*** TEXT SECTION Section Begins ***
By PVT. Tony Ricketti
Quartermaster Review September-October 1953
When it comes to handing out plaudits to the Army the Marines generally change the conversation to the Halls of Montezuma or talk about the weather. But if the talk gets around to the day the Army’s paratrooper Quartermasters airmailed then a bridge, the song is a lot sweeter. For their escape route from the embattled Chosin reservoir in North Korea in December 1950 was paved by the Umbrella Men, the Army troops who parachuted from the skies a 20-ton bridge to close the gap in Highway Breakout after Chinese troops had dynamited the road to Hungnam, 50 miles southward.
Road-poor North Korea, with narrow highways carving thin ribbons in its geography, proved a historic nightmare to Marine forces when an avalanche of Red Chinese flooded across the Yalu River to meet them at frozen Chosin. Faced with overpowering odds of a manpower-wealthy enemy willing to lose an army to defeat a regiment, the First Marine Division was forced to pull southward along a single roadway to Hungnam, chief sea outlet of North Korea.
*** TEXT SECTION Section Ends ***
*** DATA SHOWN Section Begins ***
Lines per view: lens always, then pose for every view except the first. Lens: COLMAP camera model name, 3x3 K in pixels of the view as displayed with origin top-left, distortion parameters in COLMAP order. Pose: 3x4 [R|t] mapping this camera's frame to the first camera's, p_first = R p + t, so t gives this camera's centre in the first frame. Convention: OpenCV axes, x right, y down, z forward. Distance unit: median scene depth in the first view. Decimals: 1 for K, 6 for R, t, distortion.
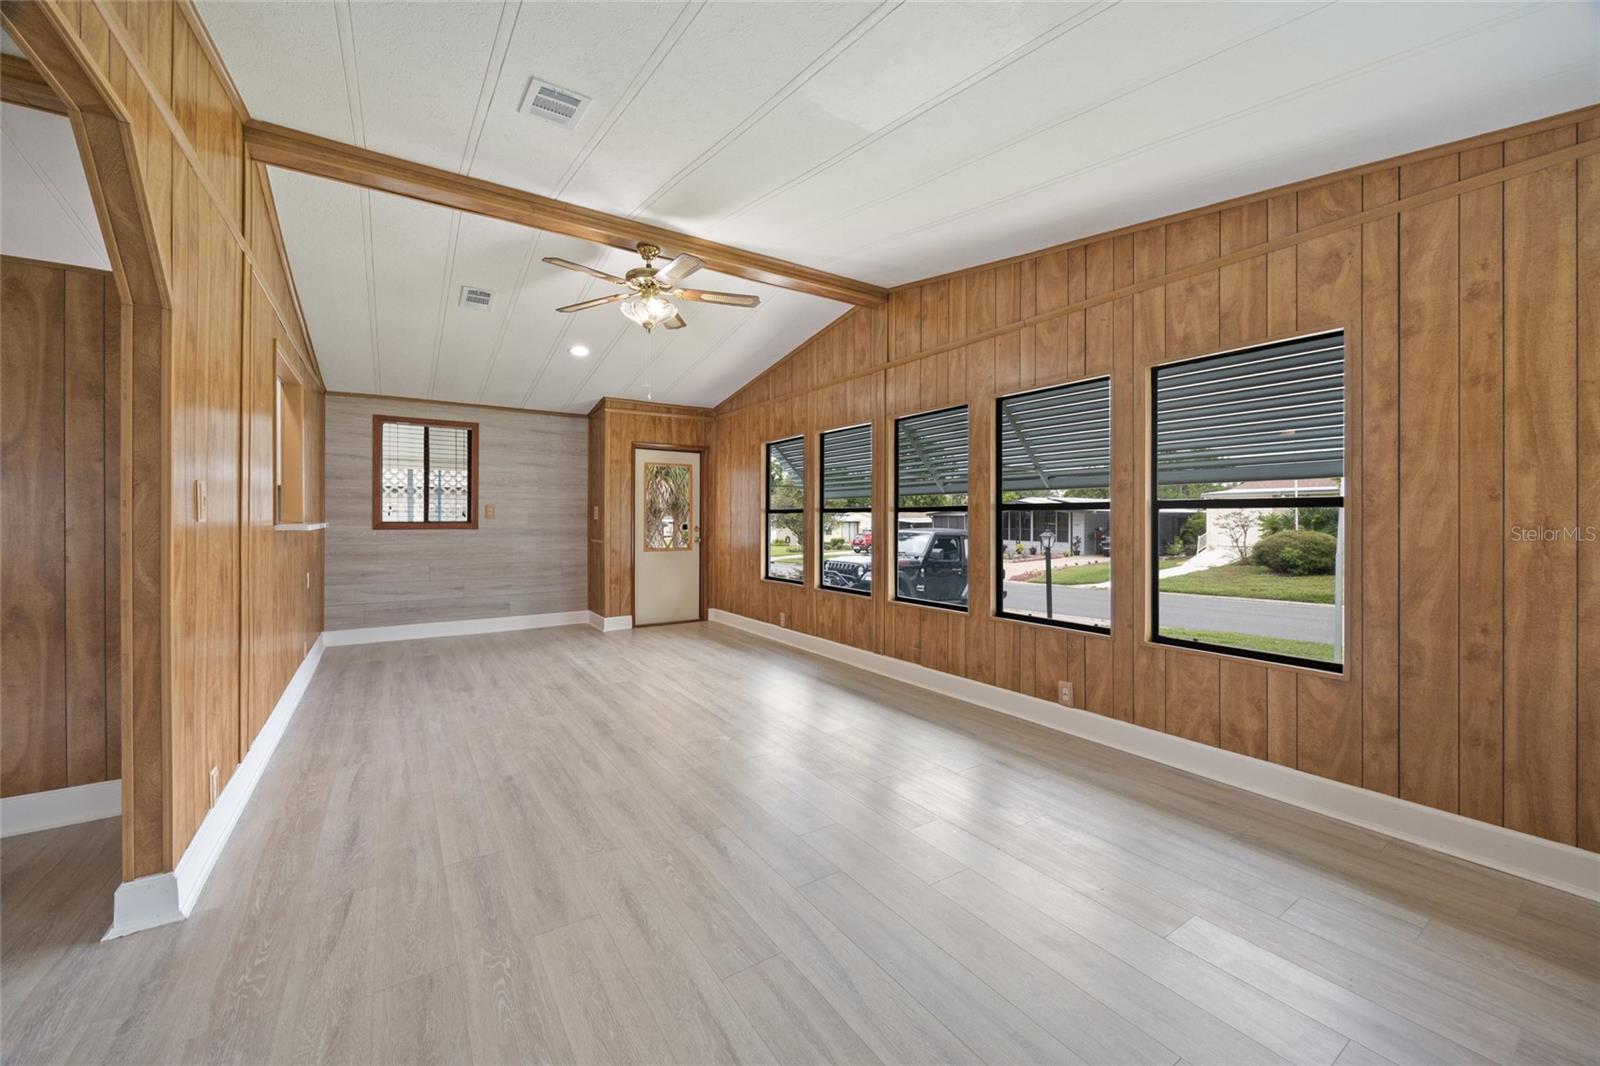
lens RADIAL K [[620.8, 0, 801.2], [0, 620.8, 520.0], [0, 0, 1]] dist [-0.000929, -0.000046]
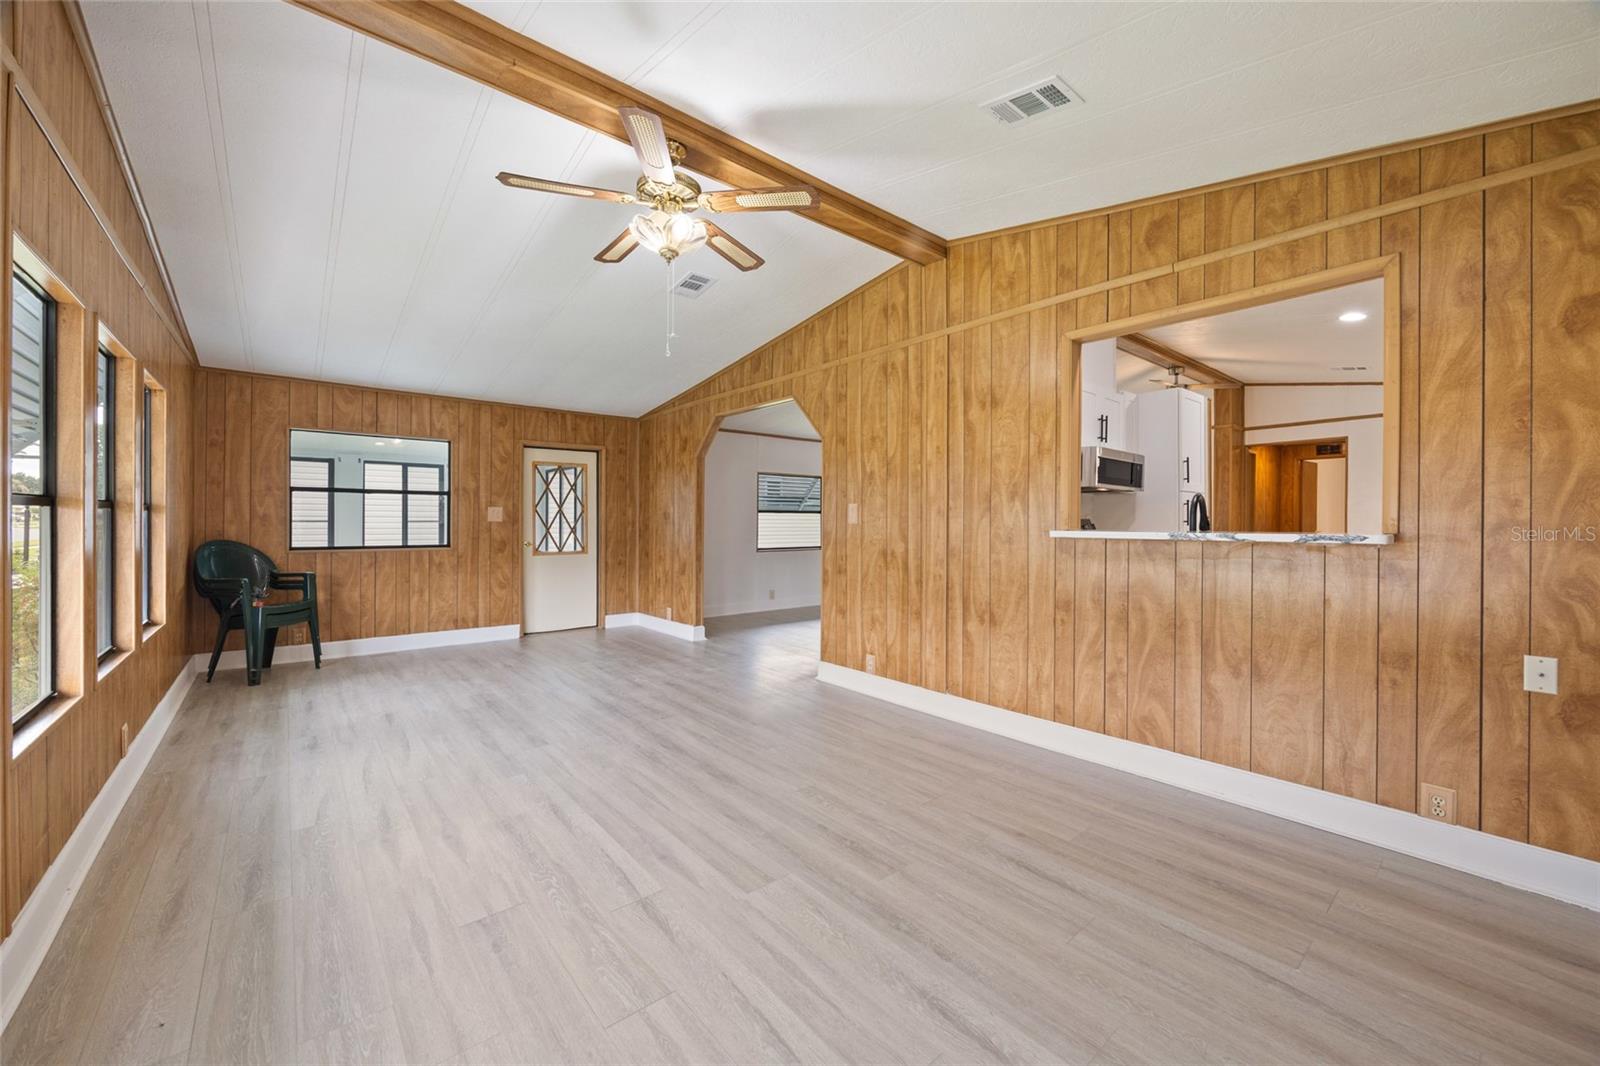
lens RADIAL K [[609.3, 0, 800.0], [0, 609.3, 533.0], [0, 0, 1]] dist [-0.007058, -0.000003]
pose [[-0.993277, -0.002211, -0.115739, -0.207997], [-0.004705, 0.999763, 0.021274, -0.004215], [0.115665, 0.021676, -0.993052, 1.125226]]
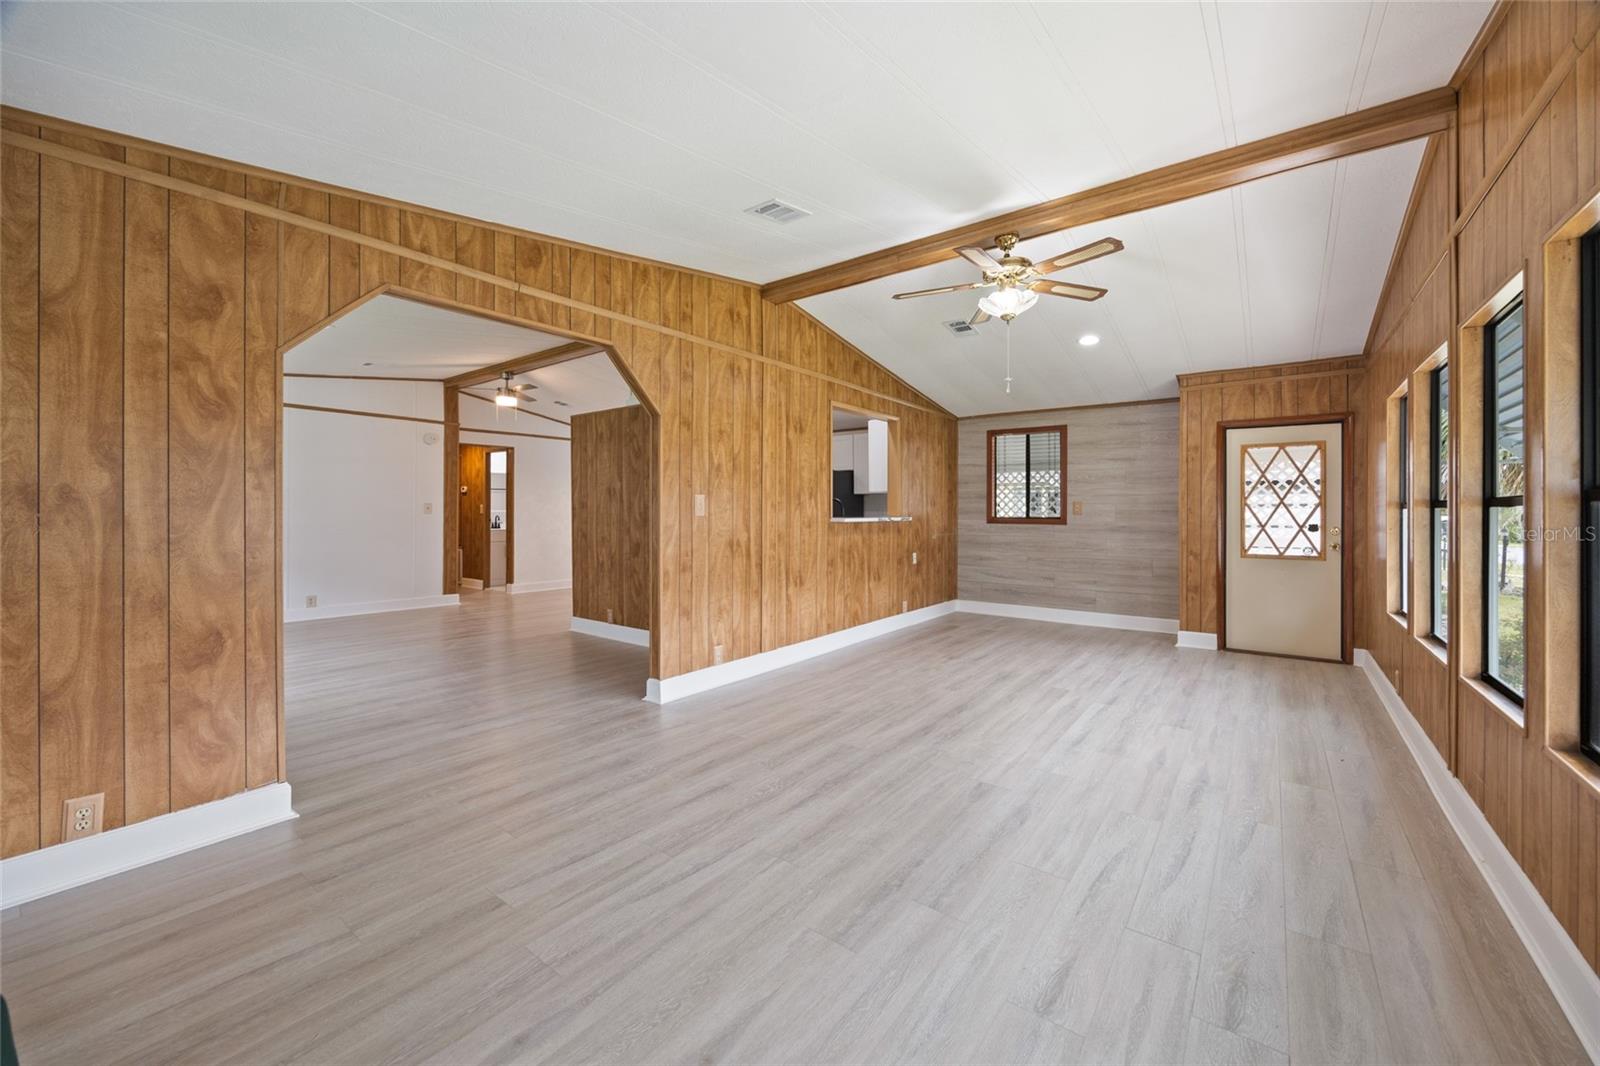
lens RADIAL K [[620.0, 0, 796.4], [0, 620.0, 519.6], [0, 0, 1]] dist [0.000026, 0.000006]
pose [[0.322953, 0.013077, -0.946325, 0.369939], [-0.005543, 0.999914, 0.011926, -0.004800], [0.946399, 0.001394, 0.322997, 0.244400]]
*** DATA SHOWN Section Ends ***
- **THE TASK**:
Resume the article about the bridge parachuted to the Marines at the Chosin Reservoir, picking up right after its final sentence.

- **ANSWER BELOW**:
While regiment after regiment hammered at Marine lines, other Chinese troops sped southward, coming up under the belly of the Americans to blow out a vital bridge. The impasse was designed to block the path of heavy equipment and force the Marines to by-pass the obstacle by taking to the hills, leaving behind their rolling stock, a million-dollar prize of war to the Reds.
The hands of the clock raced with the casualty lists. Army engineers in Japan got the Marines’ request for an airborne bridge December 3. A treadway span in eight sections, each 18-feet long and 7½ feet wide, was hurriedly packaged by the 8081st Army Unit, the para-Quartermasters of the Army Forces Far East, war supply line to Korea. The Air Force lined up eight of its huge C-119s, the flying boxcars, each big enough to carry one of the mammoth bridge sections, for an experimental drop. Nobody had ever dropped a bridge this large from the skies before, but the huge sections, spinning downward on silken umbrellas nearly 50 feet in diameter, landed safely.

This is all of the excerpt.